Est-il représentatif ?
- Non, c'est
un cas particulier, car globalement il n'existe évidemment aucune
volonté de discriminer chez les enseignants. Mais le fait est que
l'école est une machine à fabriquer des inégalités. Le système
est ainsi fait : les écoles reflètent les particularités
socio-éthniques des quartiers qui les entourent. On y trouve donc
des profils sociologiques identiques d'enfants éprouvant les mêmes
difficultés scolaires, soufrant du même échec à la clé. Les
élèves d'origine étrangère le savent, bien sûr. Du coup, ils se
mettent à interpréter tous les incidents de la vie scolaire comme
une traduction de la xénophobie supposée des enseignants.
Le
fait est pourtant, écrivez-vous, que l'école française "ne
sait pas quoi faire des différences".
- Absolument.
La massification de l'enseignement a conduit les petits Français à
passer de longues années à l'école, quelle que soit leur origine
sociale, culturelle, religieuse, etc. Or les enseignants ne sont pas
formés pour composer avec les spécificités des uns et des autres.
Cela pousse certains à souhaiter un retour de l'"école
sanctuaire" où les problèmes sociaux, culturels et personnels
n'existeraient pas. Mais c'est une fiction, car la société envahit
l'école !
Mais
l'idée du "sanctuaire" n'est-elle pas une manière de
lutter contre les communautarismes ?
- Je crois
que nous vivons surtout dans un fantasme de communautarisme. En
France, on peut être le député des chasseurs de palombes sans être
accusé de communautarisme, mais pas celui des minorités ! Pourtant,
l'élection se doit de représenter la vie sociale : il y a des
circonscriptions de paysans, d'ouvriers, de cadres et des
circonscriptions de gens qui vont à la mosquée. Pourquoi ne pas
l'assumer franchement ? C'est un système hypocrite.

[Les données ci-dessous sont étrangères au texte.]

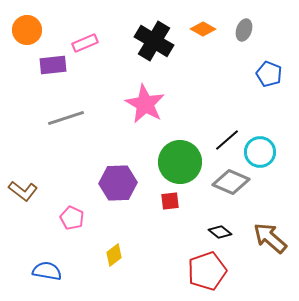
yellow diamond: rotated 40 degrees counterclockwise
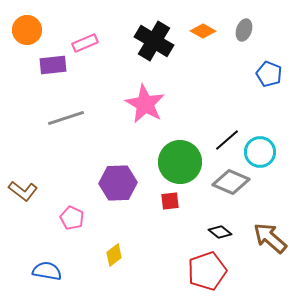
orange diamond: moved 2 px down
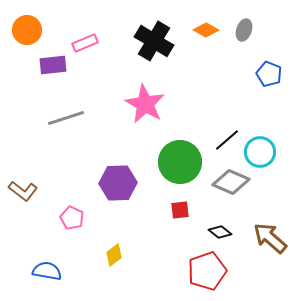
orange diamond: moved 3 px right, 1 px up
red square: moved 10 px right, 9 px down
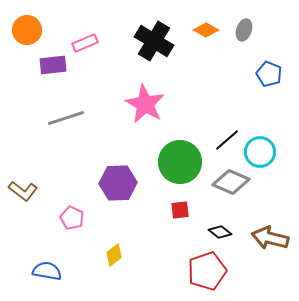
brown arrow: rotated 27 degrees counterclockwise
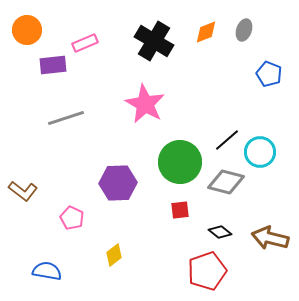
orange diamond: moved 2 px down; rotated 50 degrees counterclockwise
gray diamond: moved 5 px left; rotated 9 degrees counterclockwise
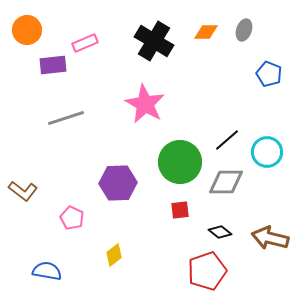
orange diamond: rotated 20 degrees clockwise
cyan circle: moved 7 px right
gray diamond: rotated 15 degrees counterclockwise
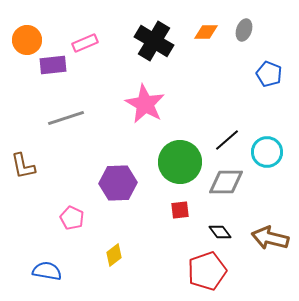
orange circle: moved 10 px down
brown L-shape: moved 25 px up; rotated 40 degrees clockwise
black diamond: rotated 15 degrees clockwise
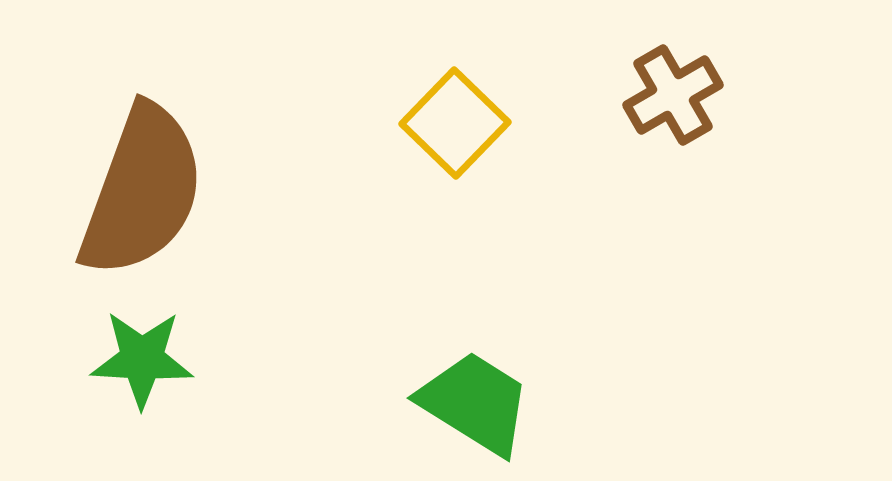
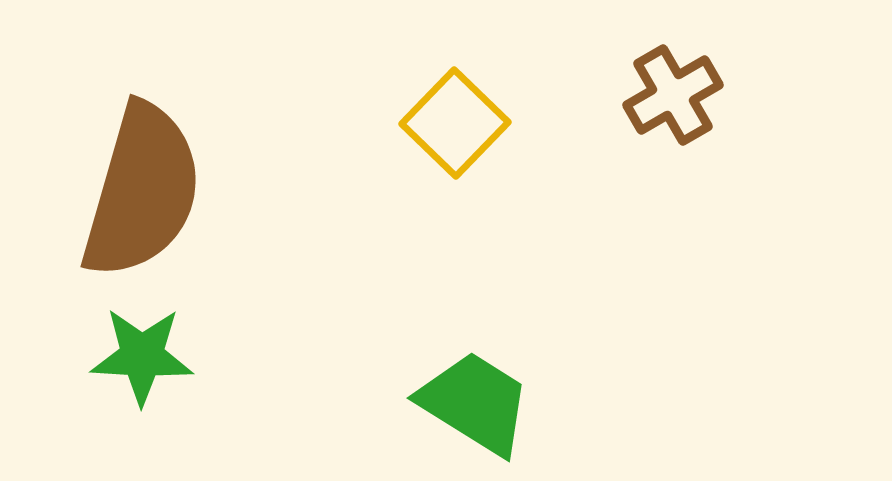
brown semicircle: rotated 4 degrees counterclockwise
green star: moved 3 px up
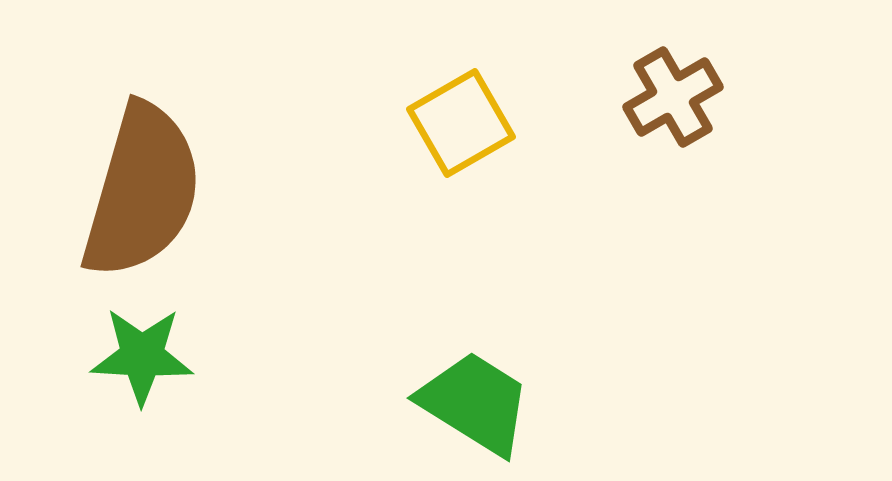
brown cross: moved 2 px down
yellow square: moved 6 px right; rotated 16 degrees clockwise
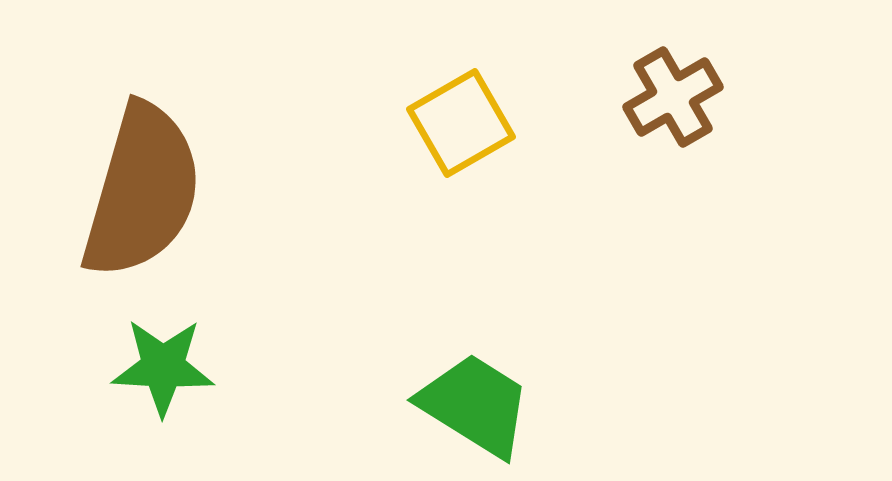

Nous sommes
résolus à lutter contre les discriminations, mais personne ne
semble encore prêt pour une seconde étape : tenir compte des
caractéristiques culturelles, ethniques, religieuses du peuple
français.
En
tenir compte à quel point ?
- Observons
l'exemple du Québec. Dans les années 1990, le pays a compris qu'il
était métissé, qu'il ne fallait plus imaginer que sa population se
convertirait massivement au catholicisme et parlerait comme Robert
Charlebois ! Les Québécois se sont interrogés : pourquoi ne pas
permettre aux citoyens de garder leur culture, d'être musulmans,
d'origine indienne ou juifs orthodoxes, sans remettre en question les
principes démocratiques et les libertés individuelles ? C'est ainsi
qu'est née la politique des "accommodements raisonnables".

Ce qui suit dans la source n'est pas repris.